Брысь. Ты приводишь меня в замешательство.
Образ пропал.
Вот блин! Девчонка, что ли, влюбилась в меня?
– Привет, призрак.
А вот как она представляет себя саму: жалкая карикатура, белесые патлы вместо волос, темные глаза как чернильные пятна, прекрасная фигура перепахана неуклюжими углами и плоскостями… Образ померк, и на него вдруг ринулся, вытесняя собой все остальное, Пауэлл, Могучий и Нежный Родитель, сеющий разрушение на своем пути. Он не отступил, как в прошлый раз, но ухватился за видение. Затылка у фигуры не было, вместо него виднелось лицо д’Куртнэ. Он проследовал за двуликим, как Янус, образом по раскаленному каналу двойников, пар, дублей, родственных… Рейху? Невоз… Да, Бен Рейх и карикатурная Барбара были здесь, сочлененные на манер сиамских близнецов, брат и сестра, сросшиеся выше поясниц, ноги их брыкались и вертелись по отдельности в море непроглядной сложности внизу. Б, сросшийся с Б. Б и Б. Барбара и Бен. Сводные родичи по крови. Сводные…
Линк!
Далекий крик непонятно в какой стороне.
Линкольн.
Это, безусловно, не к спеху. Потрясающий образ Рейха должен означать…
Линкольн Пауэлл! Иди сюда немедленно, дурень!
Мэри?
Не могу тебя вытащить.
Я через несколько минут вернусь.
Линк, это уже третья моя попытка тебя обнаружить. Если не вылезешь сейчас, ты пропал.
Третья?
За три часа. Линк, пожалуйста… Пока у меня остаются силы.

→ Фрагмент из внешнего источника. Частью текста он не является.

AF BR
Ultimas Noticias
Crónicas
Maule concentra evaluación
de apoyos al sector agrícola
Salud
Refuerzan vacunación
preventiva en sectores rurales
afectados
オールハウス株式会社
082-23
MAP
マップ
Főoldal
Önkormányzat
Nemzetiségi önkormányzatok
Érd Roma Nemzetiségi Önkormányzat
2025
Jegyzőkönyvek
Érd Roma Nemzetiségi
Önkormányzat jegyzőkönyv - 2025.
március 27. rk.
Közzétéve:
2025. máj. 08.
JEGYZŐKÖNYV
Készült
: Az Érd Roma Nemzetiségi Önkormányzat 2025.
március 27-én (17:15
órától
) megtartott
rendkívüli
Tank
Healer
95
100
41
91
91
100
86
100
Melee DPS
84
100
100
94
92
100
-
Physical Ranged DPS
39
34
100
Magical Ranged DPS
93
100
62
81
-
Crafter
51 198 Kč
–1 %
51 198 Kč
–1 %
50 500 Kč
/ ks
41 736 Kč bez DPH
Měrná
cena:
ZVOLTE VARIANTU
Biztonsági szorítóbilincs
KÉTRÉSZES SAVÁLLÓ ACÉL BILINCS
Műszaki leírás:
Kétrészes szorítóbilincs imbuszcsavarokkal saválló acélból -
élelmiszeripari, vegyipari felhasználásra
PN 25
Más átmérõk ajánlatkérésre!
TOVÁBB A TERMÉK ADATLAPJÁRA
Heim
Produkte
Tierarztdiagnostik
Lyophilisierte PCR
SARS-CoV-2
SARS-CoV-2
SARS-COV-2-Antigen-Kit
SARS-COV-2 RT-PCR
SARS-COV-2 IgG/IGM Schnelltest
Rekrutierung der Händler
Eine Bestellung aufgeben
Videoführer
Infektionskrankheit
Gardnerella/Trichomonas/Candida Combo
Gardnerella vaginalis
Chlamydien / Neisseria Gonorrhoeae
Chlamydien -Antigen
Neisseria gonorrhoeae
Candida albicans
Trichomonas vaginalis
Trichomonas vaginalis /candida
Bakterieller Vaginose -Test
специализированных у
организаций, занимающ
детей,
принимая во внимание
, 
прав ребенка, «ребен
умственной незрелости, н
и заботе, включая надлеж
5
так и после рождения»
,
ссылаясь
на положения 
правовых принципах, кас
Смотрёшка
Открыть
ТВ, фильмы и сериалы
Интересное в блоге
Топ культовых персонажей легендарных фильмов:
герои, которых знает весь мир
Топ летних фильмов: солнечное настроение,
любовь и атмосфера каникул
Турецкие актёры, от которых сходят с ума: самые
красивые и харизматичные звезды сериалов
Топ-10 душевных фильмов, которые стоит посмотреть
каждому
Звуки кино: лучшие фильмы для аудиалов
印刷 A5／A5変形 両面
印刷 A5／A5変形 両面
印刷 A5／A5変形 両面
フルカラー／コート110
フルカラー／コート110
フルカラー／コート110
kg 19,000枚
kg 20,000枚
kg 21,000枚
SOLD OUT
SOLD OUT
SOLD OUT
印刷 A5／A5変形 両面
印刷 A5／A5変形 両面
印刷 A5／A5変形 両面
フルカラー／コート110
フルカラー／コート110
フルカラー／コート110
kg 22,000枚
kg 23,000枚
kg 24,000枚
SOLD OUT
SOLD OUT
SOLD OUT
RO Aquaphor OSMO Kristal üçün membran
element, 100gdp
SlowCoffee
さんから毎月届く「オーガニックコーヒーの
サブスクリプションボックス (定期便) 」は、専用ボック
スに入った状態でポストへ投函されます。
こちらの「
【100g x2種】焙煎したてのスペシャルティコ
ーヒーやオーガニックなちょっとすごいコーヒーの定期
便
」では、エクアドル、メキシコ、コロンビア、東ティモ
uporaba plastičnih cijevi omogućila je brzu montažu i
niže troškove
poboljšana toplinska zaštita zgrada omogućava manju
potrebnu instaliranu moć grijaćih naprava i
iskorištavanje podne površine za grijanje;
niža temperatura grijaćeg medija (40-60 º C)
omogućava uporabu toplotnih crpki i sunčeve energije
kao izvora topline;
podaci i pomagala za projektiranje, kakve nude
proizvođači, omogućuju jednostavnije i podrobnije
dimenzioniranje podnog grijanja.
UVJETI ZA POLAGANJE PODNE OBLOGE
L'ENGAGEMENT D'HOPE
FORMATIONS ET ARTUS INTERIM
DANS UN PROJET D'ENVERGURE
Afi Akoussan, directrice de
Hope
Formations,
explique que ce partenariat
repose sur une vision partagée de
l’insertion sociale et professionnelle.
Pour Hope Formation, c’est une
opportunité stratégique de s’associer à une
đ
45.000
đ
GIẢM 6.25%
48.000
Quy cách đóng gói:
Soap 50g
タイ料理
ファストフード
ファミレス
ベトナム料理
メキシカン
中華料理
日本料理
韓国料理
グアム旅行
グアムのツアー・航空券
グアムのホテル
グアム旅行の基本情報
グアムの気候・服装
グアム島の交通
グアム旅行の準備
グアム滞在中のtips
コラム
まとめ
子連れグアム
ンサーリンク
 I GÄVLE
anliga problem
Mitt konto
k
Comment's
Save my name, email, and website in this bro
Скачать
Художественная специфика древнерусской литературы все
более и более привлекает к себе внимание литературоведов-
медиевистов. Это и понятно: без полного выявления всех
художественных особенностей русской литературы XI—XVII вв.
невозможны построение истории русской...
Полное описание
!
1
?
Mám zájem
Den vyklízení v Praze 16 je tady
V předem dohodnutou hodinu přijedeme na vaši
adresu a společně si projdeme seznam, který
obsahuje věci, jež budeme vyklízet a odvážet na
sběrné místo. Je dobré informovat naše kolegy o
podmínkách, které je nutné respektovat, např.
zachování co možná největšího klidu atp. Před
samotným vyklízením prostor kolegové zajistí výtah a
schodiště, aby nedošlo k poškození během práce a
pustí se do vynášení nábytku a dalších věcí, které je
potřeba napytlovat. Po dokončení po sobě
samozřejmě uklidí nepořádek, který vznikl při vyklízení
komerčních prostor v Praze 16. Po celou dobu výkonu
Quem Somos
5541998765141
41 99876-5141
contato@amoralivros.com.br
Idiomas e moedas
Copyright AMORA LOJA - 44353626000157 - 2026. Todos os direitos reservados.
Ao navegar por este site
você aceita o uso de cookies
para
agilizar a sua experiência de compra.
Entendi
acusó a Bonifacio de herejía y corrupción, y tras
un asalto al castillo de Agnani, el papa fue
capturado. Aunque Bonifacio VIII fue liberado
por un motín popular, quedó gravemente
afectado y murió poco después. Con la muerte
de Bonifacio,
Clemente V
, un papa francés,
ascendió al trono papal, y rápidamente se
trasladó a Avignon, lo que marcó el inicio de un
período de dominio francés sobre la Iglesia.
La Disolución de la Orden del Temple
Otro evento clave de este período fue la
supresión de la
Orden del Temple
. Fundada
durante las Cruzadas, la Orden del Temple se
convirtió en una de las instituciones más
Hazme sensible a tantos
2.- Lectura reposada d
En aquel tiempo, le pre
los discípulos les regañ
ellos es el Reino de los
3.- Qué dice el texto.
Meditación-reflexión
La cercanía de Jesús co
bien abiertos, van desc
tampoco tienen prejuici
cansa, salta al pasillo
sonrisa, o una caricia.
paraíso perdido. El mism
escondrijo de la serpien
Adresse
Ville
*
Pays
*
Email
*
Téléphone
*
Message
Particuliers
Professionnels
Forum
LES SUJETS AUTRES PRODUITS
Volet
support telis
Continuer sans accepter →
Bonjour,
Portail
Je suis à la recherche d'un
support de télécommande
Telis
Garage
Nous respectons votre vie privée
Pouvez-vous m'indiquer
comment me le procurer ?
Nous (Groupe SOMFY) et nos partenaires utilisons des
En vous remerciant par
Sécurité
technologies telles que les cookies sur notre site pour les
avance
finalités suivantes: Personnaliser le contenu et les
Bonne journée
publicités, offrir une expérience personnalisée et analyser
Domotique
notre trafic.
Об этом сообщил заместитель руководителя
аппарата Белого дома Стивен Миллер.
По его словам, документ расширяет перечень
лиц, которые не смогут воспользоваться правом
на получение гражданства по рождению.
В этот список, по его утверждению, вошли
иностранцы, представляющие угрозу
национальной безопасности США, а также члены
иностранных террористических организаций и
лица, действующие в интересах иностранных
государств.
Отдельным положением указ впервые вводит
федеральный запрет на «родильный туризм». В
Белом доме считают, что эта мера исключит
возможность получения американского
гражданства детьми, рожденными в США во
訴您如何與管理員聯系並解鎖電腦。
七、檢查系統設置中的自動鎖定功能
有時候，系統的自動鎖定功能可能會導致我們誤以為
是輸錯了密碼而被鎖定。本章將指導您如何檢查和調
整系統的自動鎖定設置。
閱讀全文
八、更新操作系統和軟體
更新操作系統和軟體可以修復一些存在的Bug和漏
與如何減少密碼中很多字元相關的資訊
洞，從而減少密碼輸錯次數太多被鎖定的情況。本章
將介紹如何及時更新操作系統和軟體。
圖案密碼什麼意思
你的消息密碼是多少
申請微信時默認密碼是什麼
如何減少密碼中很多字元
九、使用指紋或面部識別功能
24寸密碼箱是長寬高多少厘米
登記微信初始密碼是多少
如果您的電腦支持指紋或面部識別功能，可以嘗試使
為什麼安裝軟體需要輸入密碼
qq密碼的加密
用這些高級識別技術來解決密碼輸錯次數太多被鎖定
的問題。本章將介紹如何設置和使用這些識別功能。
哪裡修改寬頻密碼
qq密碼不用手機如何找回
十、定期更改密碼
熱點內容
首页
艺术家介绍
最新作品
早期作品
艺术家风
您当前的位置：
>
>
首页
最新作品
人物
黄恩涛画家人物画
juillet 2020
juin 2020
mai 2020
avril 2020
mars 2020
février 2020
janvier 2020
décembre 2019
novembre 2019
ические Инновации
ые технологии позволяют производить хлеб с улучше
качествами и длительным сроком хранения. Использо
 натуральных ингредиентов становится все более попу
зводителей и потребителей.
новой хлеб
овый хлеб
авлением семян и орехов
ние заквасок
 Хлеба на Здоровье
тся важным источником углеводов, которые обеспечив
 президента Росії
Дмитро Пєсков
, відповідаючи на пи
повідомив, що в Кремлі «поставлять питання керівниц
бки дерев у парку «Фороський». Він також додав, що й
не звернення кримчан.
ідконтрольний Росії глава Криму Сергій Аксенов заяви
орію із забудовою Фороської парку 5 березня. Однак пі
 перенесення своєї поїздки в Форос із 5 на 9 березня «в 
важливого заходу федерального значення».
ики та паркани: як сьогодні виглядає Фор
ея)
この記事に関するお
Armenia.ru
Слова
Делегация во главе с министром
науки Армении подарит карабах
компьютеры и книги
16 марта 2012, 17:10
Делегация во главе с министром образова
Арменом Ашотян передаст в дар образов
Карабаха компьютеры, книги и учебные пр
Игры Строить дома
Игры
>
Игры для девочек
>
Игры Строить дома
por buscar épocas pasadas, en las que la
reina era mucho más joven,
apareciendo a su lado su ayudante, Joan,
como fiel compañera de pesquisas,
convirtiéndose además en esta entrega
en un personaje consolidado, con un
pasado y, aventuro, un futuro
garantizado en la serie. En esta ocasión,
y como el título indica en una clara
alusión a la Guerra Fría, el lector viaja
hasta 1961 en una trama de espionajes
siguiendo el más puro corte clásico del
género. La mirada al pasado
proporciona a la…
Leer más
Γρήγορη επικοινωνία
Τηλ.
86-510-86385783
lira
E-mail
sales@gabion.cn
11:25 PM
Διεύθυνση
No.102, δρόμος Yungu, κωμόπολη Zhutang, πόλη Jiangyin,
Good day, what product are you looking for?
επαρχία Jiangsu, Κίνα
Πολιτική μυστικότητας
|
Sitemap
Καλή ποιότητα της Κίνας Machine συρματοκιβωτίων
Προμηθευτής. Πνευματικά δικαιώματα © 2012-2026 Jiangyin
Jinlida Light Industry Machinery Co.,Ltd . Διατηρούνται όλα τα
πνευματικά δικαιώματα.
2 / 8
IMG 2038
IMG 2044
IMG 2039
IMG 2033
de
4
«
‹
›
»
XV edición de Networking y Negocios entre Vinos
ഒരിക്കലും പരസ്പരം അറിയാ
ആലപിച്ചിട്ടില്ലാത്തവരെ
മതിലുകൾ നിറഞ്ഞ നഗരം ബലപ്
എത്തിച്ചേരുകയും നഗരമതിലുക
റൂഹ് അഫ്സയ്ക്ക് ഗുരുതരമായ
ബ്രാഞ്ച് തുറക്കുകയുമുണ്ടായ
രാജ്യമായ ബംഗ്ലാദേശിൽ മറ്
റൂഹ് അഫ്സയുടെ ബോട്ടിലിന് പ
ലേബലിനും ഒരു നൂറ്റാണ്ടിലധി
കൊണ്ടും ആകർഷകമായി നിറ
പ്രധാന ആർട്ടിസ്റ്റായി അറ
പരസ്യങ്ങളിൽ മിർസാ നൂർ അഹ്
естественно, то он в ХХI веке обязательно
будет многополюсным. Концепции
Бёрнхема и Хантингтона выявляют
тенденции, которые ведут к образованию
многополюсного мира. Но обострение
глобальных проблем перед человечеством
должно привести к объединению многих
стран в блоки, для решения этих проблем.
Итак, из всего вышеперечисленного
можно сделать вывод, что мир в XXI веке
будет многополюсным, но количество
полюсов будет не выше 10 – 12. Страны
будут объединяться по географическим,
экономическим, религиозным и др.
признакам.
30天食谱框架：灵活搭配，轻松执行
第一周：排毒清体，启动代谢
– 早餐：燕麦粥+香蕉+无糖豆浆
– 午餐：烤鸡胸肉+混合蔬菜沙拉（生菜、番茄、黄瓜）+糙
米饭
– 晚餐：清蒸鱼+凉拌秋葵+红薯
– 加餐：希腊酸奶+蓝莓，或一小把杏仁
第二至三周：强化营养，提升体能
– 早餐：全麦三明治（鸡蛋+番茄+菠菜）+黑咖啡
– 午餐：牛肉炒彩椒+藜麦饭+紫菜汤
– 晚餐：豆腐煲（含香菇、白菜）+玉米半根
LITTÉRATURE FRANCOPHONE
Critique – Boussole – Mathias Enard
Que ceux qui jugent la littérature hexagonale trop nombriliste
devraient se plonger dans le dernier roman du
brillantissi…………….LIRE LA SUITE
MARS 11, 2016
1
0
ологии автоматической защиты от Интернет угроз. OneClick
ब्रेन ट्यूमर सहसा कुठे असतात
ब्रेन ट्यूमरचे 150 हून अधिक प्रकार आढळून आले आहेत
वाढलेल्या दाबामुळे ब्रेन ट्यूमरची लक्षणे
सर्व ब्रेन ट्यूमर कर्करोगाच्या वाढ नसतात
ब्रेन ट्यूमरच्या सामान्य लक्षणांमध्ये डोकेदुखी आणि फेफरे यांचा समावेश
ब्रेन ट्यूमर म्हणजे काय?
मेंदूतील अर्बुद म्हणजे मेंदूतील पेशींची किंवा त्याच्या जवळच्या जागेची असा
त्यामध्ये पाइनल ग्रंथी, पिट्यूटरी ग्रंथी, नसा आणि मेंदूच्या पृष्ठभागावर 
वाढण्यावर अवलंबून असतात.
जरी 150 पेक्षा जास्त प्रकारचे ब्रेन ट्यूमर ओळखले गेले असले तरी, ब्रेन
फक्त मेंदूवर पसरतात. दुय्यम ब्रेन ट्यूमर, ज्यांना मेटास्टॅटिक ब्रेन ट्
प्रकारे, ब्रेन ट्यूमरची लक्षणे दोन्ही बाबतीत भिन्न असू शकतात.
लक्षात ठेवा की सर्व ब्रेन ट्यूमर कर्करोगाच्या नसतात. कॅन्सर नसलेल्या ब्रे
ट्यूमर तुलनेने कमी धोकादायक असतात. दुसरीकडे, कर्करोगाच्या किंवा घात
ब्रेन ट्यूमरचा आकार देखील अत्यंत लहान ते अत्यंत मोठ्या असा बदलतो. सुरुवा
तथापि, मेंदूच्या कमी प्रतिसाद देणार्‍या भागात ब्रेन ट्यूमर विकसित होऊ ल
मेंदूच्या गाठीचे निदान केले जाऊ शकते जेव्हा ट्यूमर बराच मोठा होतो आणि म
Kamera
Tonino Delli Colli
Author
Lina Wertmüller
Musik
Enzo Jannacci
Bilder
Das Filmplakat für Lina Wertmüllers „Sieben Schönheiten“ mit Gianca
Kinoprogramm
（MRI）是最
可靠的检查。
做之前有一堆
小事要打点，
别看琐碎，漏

Он позволил себе подумать о возвращении на поверхность. Он не нашел, в какой стороне поверхность. Безвременный, беспространственный хаос ярился кругом. Возник образ Барбары д’Куртнэ, на сей раз карикатурно обольстительный.
– Привет, призрак.
Линкольн, ради всего святого!
На миг подступила паника, он заметался без оглядки, но щупаческий опыт тут же взял свое, и техника отступления заработала в автоматическом режиме. Один за другим начали опускаться на место блоки, и за каждым барьером было немного светлее. На полпути вверх он ощутил присутствие Мэри. Она оставалась с ним, пока он снова не очнулся у себя в гостиной. Он сидел рядом с озорницей, держа ее руки в своих. Он разорвал рукопожатие с такой поспешностью, словно ладони Барбары были раскалены докрасна.
Мэри, я наткнулся на совершенно удивительную ассоциацию с Беном Рейхом. Какая-то связь…
Мэри приготовила пропитанное ледяной водой полотенце, которым и хлестнула его по лицу. Он осознал, что трясется.
Единственная трудность в том, что… собрать воедино информацию из фрагментов Ид – все равно что провести количественный анализ сердцевины солнца…
Она снова хлестнула его полотенцем.
Работаешь не с цельными молекулами, а с ионизированными частицами… – Он увернулся от полотенца и воззрился на Барбару. – Мэри, готов поклясться, бедная девочка в меня влюблена.
Образ насмешливо скосившей клюв горлицы.
Я серьезно. Я раз за разом встречал там, внизу, самого себя. Я…
А как насчет тебя?
Меня?
– Как тебе кажется, почему ты отказался помещать ее в Кингстонский госпиталь? – проговорила она вслух. – Как тебе кажется, почему ты ее после этого регулярно, дважды в день, прощупываешь? Почему тебе компаньонка понадобилась? Я тебе скажу, Пауэлл, почему.
– И?
– Ты в нее влюбился. Ты влюбился в нее, как только обнаружил ее у Чуки Фруд.
– Мэри, да ты что!
Она хлестнула его красочной картинкой: он сам и Барбара д’Куртнэ, фрагмент, выуженный Мэри из его сознания несколько дней назад… фрагмент, который тогда заставил ее побледнеть от ревности и гнева. Пауэлл знал, что он подлинный.
Мэри, дорогая…
– Не смей так говорить. Оставь меня в покое. Ты в нее втюрился, а она не щупачка. Хуже того, она невменяема. В какой мере ты ее любишь? На десятую долю? Какую часть ее ты любишь? Ее лицо? Ее подсознание? А как насчет остальных девяноста процентов? Будешь ли ты ее любить и дальше, когда она придет в себя? Будь ты проклят! Жаль, что я не оставила тебя гнить в недрах ее разума!